Combination Therapies and Tumor Homograft Models
What are Tumor Homograft Models?
Tumor homograft models are transplants of GEMM tumors in syngeneic hosts. They’re never passaged in vitro, preserving both disease-relevant mutations and tumor architecture relevant to the original tumor microenvironment. This means that tumor homografts broaden the selection of preclinical immunocompetent models available past your traditional syngeneic collections.
In this post, we’re focusing on how tumor homograft models can be used to assess combination immunotherapies, providing preclinical evidence to support downstream clinical development.
The Rise of Combination Immunotherapies
Immune checkpoint inhibitors (ICI) have revolutionized the cancer therapy landscape. ICI work by blocking proteins on the surface of tumors or immune cells that dampen the immune response. This enables the patient’s own immune system to better fight the disease.
However, while immune checkpoint therapies are efficacious in many patients, there’s still a significant patient population that don’t respond to treatment. There’s a pressing need to extend durable responses, both to more cancer types and to a wider selection of patients.
Combining Targeted Therapies with ICI
One way to address this unmet need is to combine ICI with targeted agents which are capable of establishing favorable tumor immune microenvironments. Targeted therapies tend to be rapidly effective in a broad patient population, but lack durability of response due to adaptive resistance to treatment. Combining these agents with ICI can provide the needed durability of response.
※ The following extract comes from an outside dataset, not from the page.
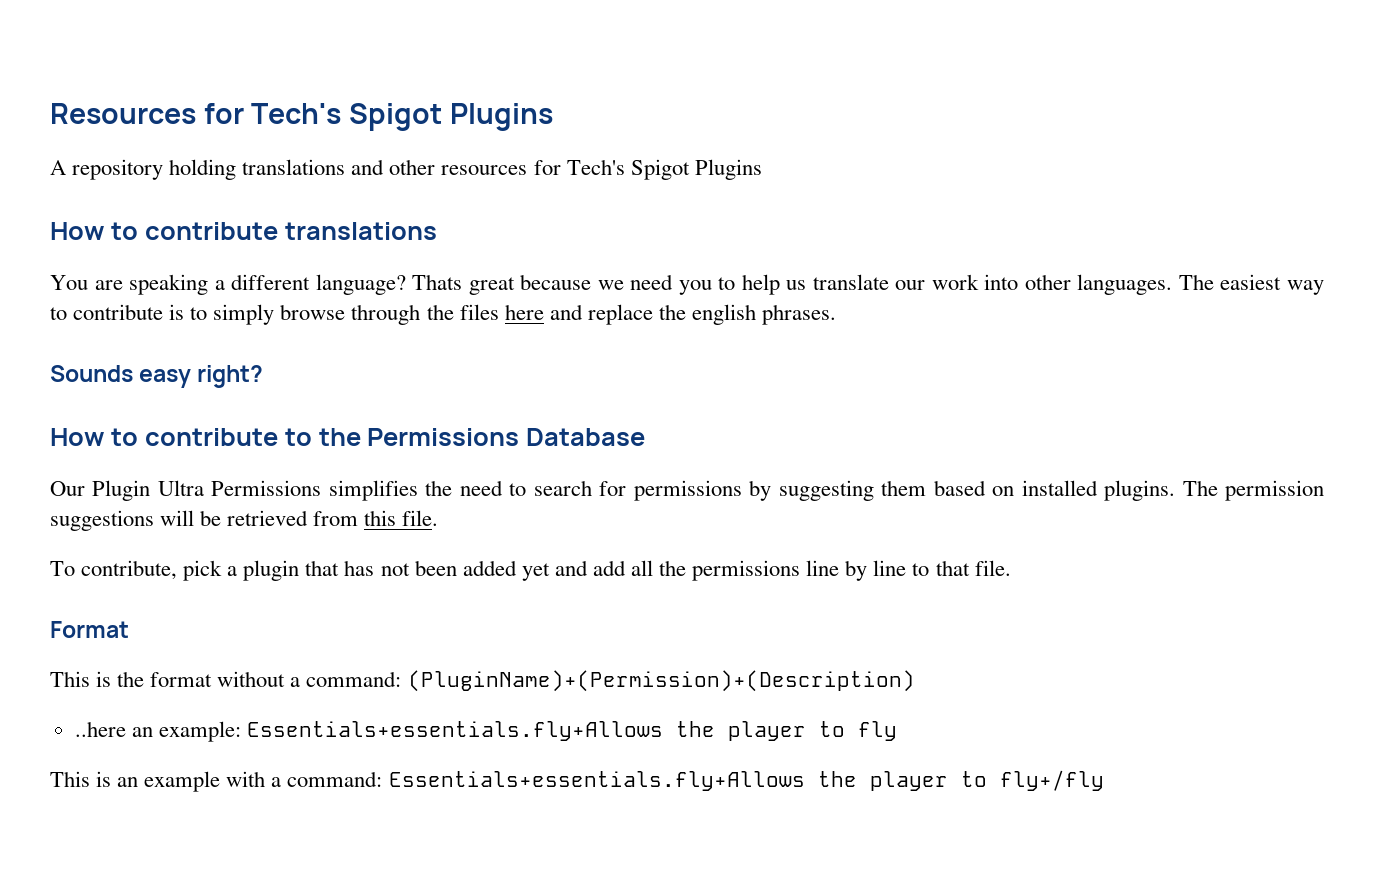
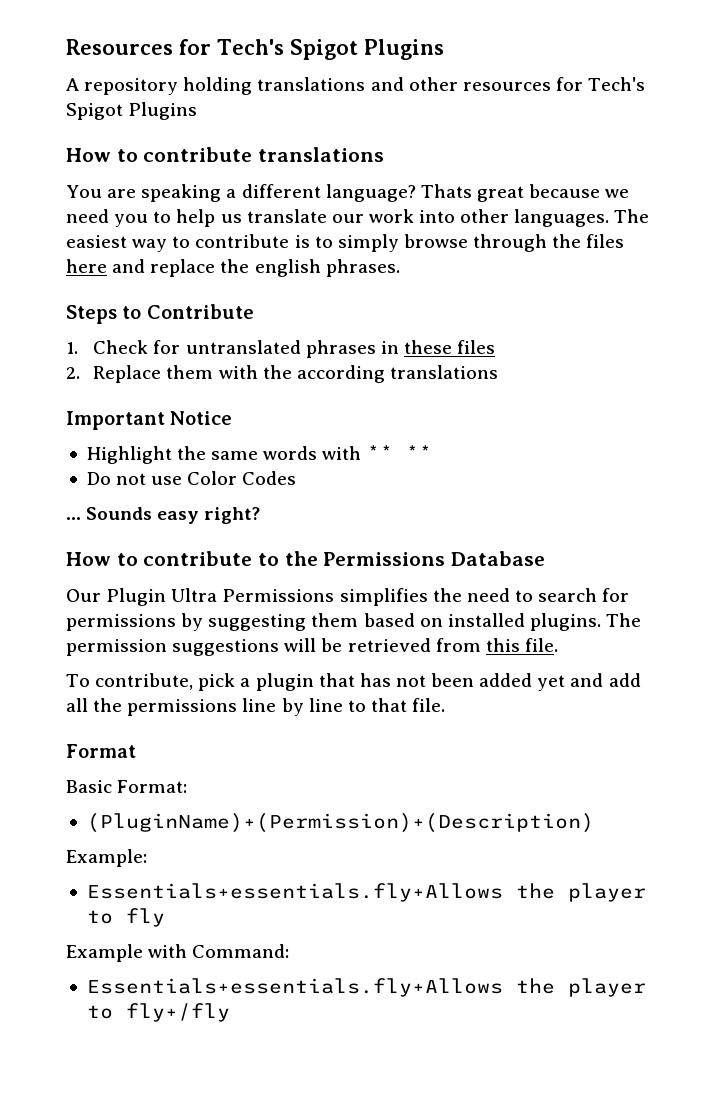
(837, 314) none -> [66,304,254,324] [66,340,496,358] [66,365,498,383] [66,411,233,430] [86,445,432,464] [86,471,297,485] [66,517,81,520] Steps to Contribute // 1. Check for untranslated phrases in these files // 2. Replace them with the according translations // Important Notice // Highlight the same words with ** ** // Do not use Color Codes // ...
[50,670,915,692] [74,721,241,742] This is the format without a command: (PluginName)+(Permission)+(Description) // ..here an example: -> [66,780,188,793] [86,813,594,833] [66,849,147,867] Basic Format: // (PluginName)+(Permission)+(Description) // Example: //
[50,771,383,792] This is an example with a command: -> [66,944,290,962] Example with Command: //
Additionally, recent research shows that deregulated cellular signaling pathways also have immunomodulatory effects on systemic and intratumoral antitumor immune response. This suggests that combining molecular targeted therapy with ICIs can result in synergistic antitumor effects.
Combining PARP Inhibitors with ICI
PARP inhibitors, such as talazoparib and olaparib, are known for their role in inhibiting DNA repair and inducing tumor cell death. Recent studies on PARP inhibitors also show they have the potential to modulate the tumor immune microenvironment. In tumor cells with BRCA mutations, synthetic lethality induced by PARP inhibition increases genomic instability and cell death. This, in turn, causes an increased neoantigen load and antitumor T cell response.
In a recent study, a new combination therapy rationale was explored – combining niraparib, a highly selective PARP1/2 inhibitor, and ICI. A variety of in vivo tumor models were used to investigate the combination effects, including tumor homografts. The models each carried characteristics such as BRCA proficiency or deficiency, niraparib sensitivity or resistance, and ICI resistance, which were used to answer different questions.
Combination Effects in Both BRCA Deficient and Proficient Tumors
The efficacy of combination niraparib + anti-PD-1 was first confirmed in BRCA-deficient tumors including BRKras (syngeneic) and MDA-MB-436 in NOG-EXL humanized models.
Combination efficacy was also evaluated in several BRCA-proficient tumors, including the SK6005, SA9003, and BL6078 tumor homografts. Interestingly, niraparib was able to enhance the effects of ICI in all BRCA-proficient tumors.
Notably, the SK6005 tumor homograft model was sensitive to 50mg/kg niraparib alone and the treatment led to the recruitment of immune cells to the tumor. When the niraparib dose was halved, the model was resistant to either niraparib or anti-PD-1 alone, but was responsive to the combination of agents.
The immunomodulatory effects of niraparib in both BRCA-proficient and deficient models included interferon pathway activation and increased immune cell infiltration. The authors surmise that these effects may be responsible for enhancing the effects of immune checkpoint blockade in this study.
There is an unmet need in the homologous-recombination-proficient population, so the fact that a PARPi was able to sensitize BRCA-proficient tumors to ICI provides a potentially positive outlook for patients.
In this elegant study, tumor homografts supported the currently tested clinical strategy of PARP inhibition with ICI therapies. The critical next step is to understand the patient populations that will benefit the most from this combination.
The Future of Targeted Agents and ICI Combinations
When moving forwards with new targeted agent and ICI combinations, it’s important to fully assess the safety of the regimen. Removing the breaks to the immune system or potentiating endogenous cytotoxic responses can have adverse toxicity effects.
Immune-related adverse effects have been observed in studies combining targeted agents and immunotherapy. For example, the combination of targeted therapy and ICI in EGFR-positive or EML4-ALK–positive NSCLC are often associated with increased toxicities, but not accompanied by clinical benefit. The combination of BRAF inhibitors with anti-CTLA-4 antibody has also led to concerning toxicities as well.
Therefore, it is crucial to test the timing and safety of these combinations at an early stage. Thoroughly interrogating different combination regimens in relevant preclinical models, such as tumor homografts, is key to successfully reaping the patient benefits of combined targeted therapies and ICIs.